Visual identity that signals the outcome. If you're building AI for creative teams, your brand should feel creative. If you're building AI for financial analysis, your brand should feel precise and trustworthy. The visual identity should signal the world your customer lives in, not the world your engineering team lives in.
This is where most AI startups go wrong in the design brief. They send the studio references from other AI companies instead of references from their customer's industry. If you're building AI for architects, look at how architecture firms brand themselves. That visual language is what your customers trust - not what Anthropic's website looks like.

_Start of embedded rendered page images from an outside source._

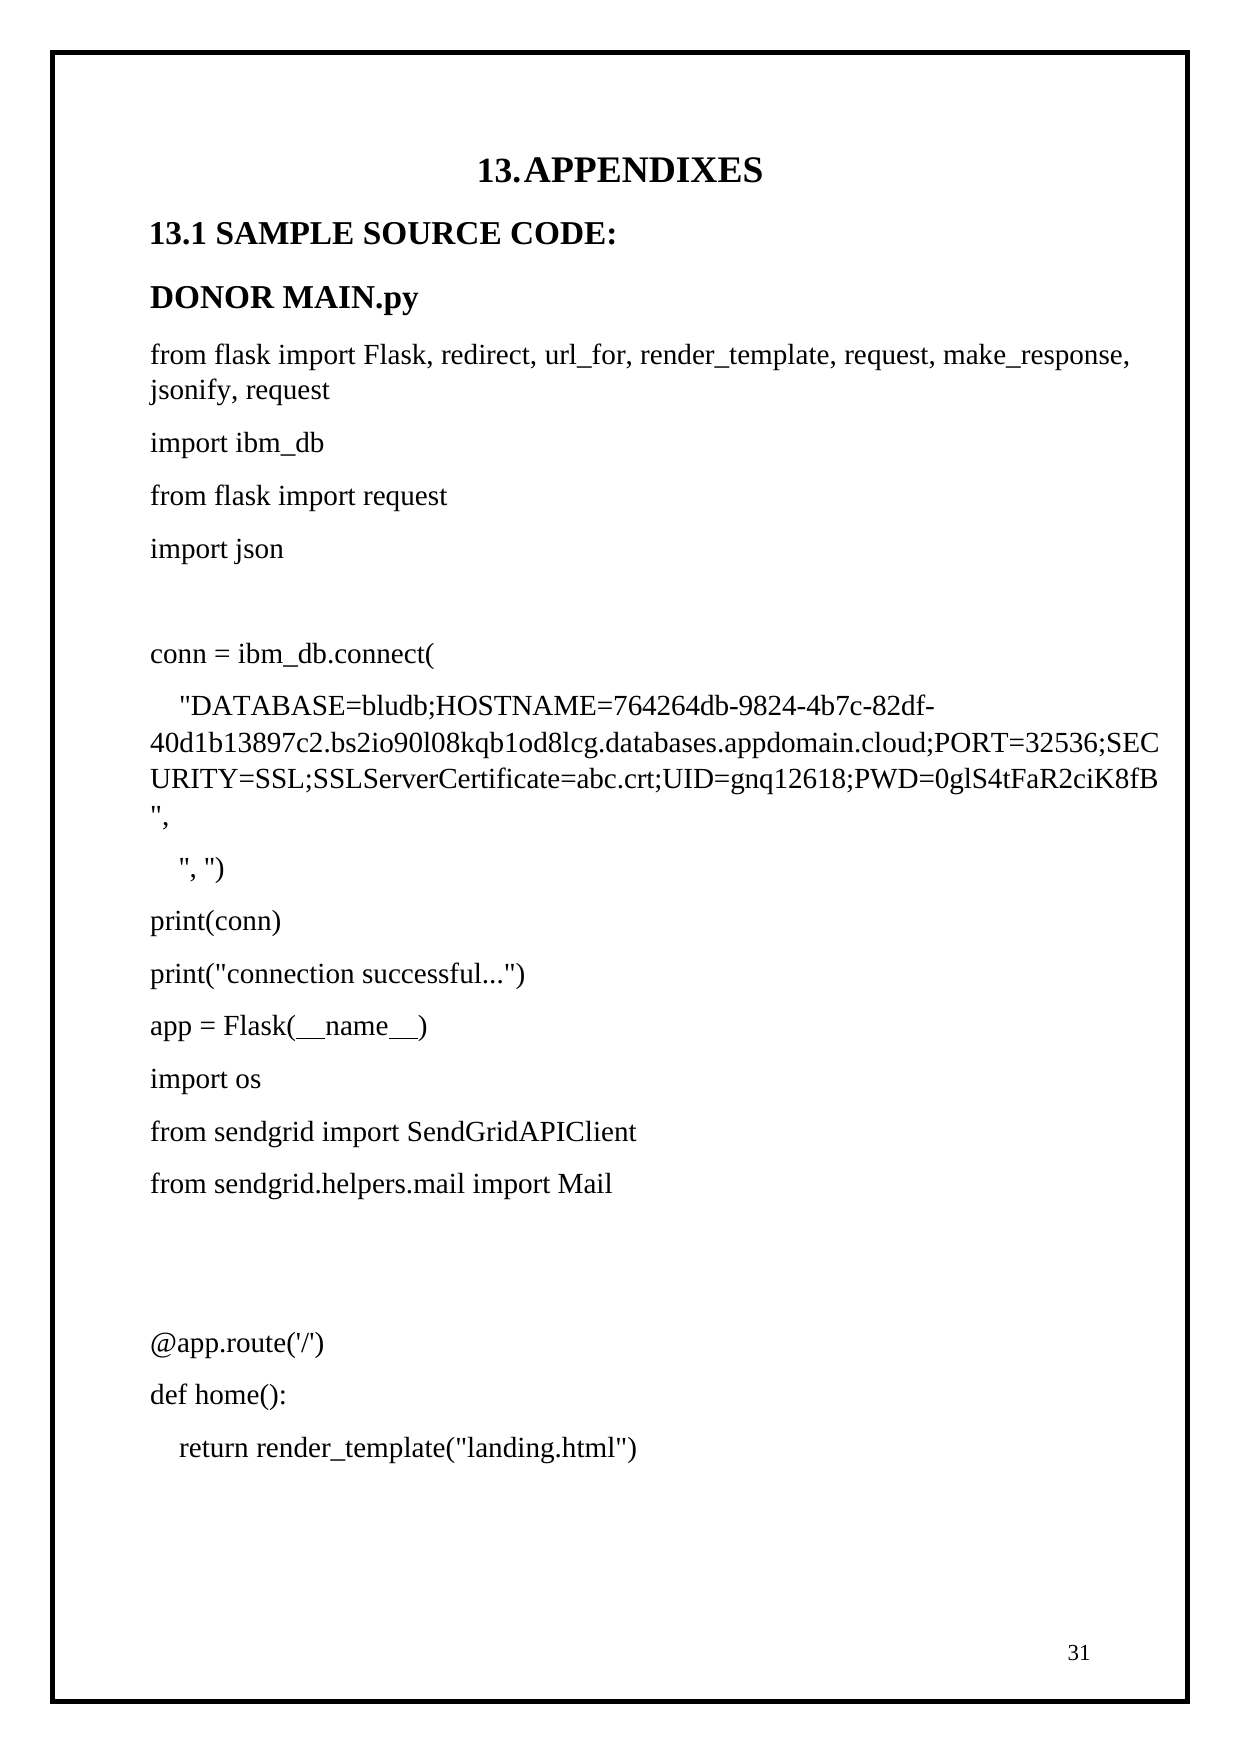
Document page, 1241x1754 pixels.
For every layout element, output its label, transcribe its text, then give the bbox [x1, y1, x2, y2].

text @app.route('/') def home(): [150, 1325, 326, 1411]
text jsonify, request import ibm_db [150, 372, 332, 458]
text 40d1b13897c2.bs2io90l08kqb1od8lcg.databases.appdomain.cloud;PORT=32536;SEC URITY=SSL;SSLServerCertificate=abc.crt;UID=gnq12618;PWD=0glS4tFaR2ciK8fB ", [150, 725, 1166, 831]
text return render_template("landing.html") [179, 1430, 1185, 1463]
subtitle SAMPLE SOURCE CODE: DONOR MAIN.py [148, 213, 749, 316]
text from flask import Flask, redirect, url_for, render_template, request, make_response, [150, 342, 1185, 369]
text print(conn) [150, 903, 1185, 937]
subtitle APPENDIXES [477, 147, 1185, 191]
text conn = ibm_db.connect( "DATABASE=bludb;HOSTNAME=764264db-9824-4b7c-82df- [150, 618, 941, 722]
text '', '') [179, 850, 1185, 884]
text import os [150, 1061, 1185, 1095]
text from sendgrid import SendGridAPIClient from sendgrid.helpers.mail import Mail [150, 1114, 638, 1200]
text print("connection successful...") app = Flask( name ) [150, 956, 526, 1042]
text from flask import request import json [150, 478, 449, 564]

Colour that isn't dark mode. This sounds trivial but it matters. When every competitor uses dark backgrounds, choosing a light, warm, or colourful palette is an immediate differentiator. It signals confidence. It says "we don't need to look like everyone else because we know who we are."
Why do AI company names all sound the same?
AI companies also tend to name themselves the same way. Abstract Greek or Latin roots. Single-word nouns that sound vaguely scientific. Three-letter acronyms. The result is a sea of names that are equally forgettable.
The companies with the strongest name recognition in AI are the ones that chose names with personality. Perplexity suggests something specific about the product experience. Midjourney evokes a process. Anthropic is unusual enough to stick. Compare that to the dozens of AI startups named things like "Synthetica" or "CortexAI" - names that could belong to any company in the space.
If your company name requires the word "AI" appended to it for people to understand what you do, the name isn't doing enough work on its own.
The positioning question
Before you design anything, answer this. What are you, specifically, to whom, specifically? This is what brand strategy vs brand identity comes down to - the strategic work has to happen before anyone opens a design tool.
"An AI platform" is not specific enough. "AI-powered financial reporting for Series B+ SaaS companies" is. The more specific your positioning, the easier the visual and verbal identity becomes. You stop trying to look like an AI company and start looking like the specific company you are.
We run positioning as the first step of every Brand Sprint - before any design work begins. The ROI of getting this right shows up across hiring, sales, and fundraising in ways that are more measurable than most founders expect. It takes a day, and it changes everything that follows. Without positioning, design is just decoration. With it, every visual and verbal choice has a clear reason behind it.
The AI companies that will build lasting brands are the ones that let the AI be the engine while the brand communicates the destination. Nobody buys an engine. They buy where it takes them.
What changes when you get AI branding right?
The difference between a generic AI brand and a well-positioned one shows up in specific, measurable ways.
Sales conversations start differently. When your brand clearly communicates what you do and who you do it for, prospects arrive at demo calls already understanding the basics. Your sales team stops spending the first 15 minutes explaining what the company does and starts talking about the buyer's specific problems.
Hiring gets easier. Senior engineers and product people are drowning in recruiter messages from AI startups. The ones with distinctive brands get a higher response rate because candidates can immediately see what makes the company different. A clear brand is a signal that the company has its act together.
Fundraising decks land harder. Investors see hundreds of AI pitch decks a year. The ones that look and sound like every other deck blur together. The ones with a distinct visual identity and clear positioning are remembered. First Round Capital's data shows companies with strong branding in pitch materials are 40% more likely to get past first meetings.
If your brand could be swapped with any other AI company's homepage and nobody would notice, you don't have a brand yet. You have a template. And in a market with thousands of AI companies, a template isn't enough.